「―――見付けた」
女の呟きにアオイが振り返った、その直後。
―――…不協和音は、勢いを増した。
「………うわっ…!?」
唐突に音量の増したそれに、ダンテは咄嗟に地面から耳を離し、素早く起き上がった。
小さな音色から始まった不可解な現象は、目に見えるものとなって三人の目の前に姿を表した。
立ち上がった金髪の女が中央にある視界の、その背景。
いつ見ても、何処から見ても、沈黙と不動を保ち続けていた氷の森。
視界の端をはみ出して永遠に広がる深い深い森が。
寡黙な森が。
死んだ、森が。
「………動い、て…」
今まで生きてきた中で、見たことも無い、一番不可解で、一番……信じ難い、光景だった。

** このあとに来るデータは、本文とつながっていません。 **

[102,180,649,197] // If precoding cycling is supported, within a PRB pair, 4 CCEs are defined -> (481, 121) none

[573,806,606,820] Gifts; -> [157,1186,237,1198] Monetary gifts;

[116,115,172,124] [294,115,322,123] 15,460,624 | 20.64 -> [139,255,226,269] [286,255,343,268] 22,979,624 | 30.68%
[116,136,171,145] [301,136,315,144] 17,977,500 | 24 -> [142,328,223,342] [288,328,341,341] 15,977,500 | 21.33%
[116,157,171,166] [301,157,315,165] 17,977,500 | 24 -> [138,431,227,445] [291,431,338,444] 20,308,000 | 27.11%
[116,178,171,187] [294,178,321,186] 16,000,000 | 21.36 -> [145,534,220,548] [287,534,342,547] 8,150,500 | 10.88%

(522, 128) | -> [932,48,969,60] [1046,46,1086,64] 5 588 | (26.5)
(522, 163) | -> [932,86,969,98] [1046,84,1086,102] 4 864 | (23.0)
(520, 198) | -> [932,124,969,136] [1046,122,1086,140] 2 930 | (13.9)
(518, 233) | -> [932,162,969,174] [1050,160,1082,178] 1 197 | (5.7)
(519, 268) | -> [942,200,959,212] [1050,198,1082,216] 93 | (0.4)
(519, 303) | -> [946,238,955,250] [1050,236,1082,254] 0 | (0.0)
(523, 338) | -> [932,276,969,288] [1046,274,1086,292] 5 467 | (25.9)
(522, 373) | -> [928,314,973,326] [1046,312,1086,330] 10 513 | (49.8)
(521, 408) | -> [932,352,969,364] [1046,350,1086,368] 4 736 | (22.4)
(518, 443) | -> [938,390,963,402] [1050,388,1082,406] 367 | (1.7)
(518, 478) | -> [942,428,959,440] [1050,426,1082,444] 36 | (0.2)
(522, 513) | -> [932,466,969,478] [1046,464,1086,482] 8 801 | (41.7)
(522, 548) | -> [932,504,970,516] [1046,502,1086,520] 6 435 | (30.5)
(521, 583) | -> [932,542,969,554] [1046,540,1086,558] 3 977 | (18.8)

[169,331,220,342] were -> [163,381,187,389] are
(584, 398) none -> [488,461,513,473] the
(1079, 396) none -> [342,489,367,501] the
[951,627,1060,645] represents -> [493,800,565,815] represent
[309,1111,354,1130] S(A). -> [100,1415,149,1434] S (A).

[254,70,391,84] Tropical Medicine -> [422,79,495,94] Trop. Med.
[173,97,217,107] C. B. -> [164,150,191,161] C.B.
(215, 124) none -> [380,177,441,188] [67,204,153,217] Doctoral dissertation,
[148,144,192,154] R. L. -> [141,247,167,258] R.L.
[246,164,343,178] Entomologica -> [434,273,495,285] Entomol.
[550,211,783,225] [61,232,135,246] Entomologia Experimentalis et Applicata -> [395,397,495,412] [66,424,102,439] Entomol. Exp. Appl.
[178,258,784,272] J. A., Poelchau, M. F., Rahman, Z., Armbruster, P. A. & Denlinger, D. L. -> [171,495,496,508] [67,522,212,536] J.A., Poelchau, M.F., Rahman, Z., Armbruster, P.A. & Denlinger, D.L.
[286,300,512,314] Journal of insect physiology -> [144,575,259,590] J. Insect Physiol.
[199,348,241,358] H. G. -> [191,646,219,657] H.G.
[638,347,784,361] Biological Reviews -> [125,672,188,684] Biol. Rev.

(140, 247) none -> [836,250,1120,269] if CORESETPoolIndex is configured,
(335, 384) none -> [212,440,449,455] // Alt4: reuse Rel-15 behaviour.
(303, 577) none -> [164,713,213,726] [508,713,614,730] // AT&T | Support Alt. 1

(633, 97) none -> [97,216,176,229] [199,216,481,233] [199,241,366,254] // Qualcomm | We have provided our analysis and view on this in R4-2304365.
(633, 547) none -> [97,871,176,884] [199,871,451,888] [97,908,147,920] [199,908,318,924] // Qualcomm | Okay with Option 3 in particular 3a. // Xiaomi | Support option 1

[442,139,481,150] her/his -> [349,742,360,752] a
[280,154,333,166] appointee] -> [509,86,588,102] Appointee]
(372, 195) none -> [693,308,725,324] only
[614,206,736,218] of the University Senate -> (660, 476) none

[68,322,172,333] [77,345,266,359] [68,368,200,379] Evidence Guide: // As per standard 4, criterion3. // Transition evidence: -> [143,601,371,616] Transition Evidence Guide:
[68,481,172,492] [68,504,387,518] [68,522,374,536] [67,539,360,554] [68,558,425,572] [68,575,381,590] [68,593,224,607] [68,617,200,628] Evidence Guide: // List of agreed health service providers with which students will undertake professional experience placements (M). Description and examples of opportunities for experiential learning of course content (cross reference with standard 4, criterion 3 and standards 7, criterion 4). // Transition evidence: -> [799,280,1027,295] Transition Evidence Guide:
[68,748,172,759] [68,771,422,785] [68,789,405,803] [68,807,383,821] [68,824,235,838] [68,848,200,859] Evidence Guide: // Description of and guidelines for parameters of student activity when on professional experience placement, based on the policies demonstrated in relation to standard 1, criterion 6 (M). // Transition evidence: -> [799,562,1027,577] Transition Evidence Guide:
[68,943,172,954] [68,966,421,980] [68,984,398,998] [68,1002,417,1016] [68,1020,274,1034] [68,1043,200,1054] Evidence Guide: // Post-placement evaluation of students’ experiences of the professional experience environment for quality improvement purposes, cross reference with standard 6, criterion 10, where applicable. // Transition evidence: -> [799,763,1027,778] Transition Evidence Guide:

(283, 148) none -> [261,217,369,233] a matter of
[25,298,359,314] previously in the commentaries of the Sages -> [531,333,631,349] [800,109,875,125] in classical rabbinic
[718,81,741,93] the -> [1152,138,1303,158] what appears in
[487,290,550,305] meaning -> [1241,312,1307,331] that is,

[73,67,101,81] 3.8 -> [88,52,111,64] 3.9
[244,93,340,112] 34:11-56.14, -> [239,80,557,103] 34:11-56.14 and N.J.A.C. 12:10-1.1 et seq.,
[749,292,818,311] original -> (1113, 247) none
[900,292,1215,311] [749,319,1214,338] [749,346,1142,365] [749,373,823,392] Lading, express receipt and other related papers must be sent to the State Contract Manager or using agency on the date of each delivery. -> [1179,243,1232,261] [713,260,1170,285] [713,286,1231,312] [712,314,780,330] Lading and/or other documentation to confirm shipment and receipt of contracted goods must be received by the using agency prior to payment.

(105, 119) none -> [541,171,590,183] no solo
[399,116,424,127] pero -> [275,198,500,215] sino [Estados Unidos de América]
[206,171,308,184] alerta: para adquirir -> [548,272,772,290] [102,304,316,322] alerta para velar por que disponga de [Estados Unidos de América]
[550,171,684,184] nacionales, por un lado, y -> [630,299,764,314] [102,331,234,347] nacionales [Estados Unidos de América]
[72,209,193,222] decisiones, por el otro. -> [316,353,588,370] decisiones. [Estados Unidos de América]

凍てついた森の木々が、葉も何も纏わない裸の枝の群衆が………四方八方に身じろいでいるではないか。
隣り合う仲間の枝分かれした腕を互いに絡み合わせ、太い胴体の幹をよじり、腰を急な角度に曲げていった。
地中深くで眠っていた太い根っこも表に顔を出し、厚い多量の積雪を押し上げて地面を這っていく。
…それらはグネグネと奇妙な動きをし、呻き声を上げ、一仕切り舞い続けたかと思うと…。
………気が付けば、女の正面には…それまで無かった筈の、一本の“道”が出来上がっていた。
森の奥深くの闇に続く道は、人一人が通れるくらいの細いもの。
木々を伐採して作った人工的な道とは違い、それは隙間無く立ち並んでいた筈の樹木が自ら身体を曲げ、ご丁寧にも根を張り巡らせて足場を整えた…言わば、自然が彼女のために作り出した、道。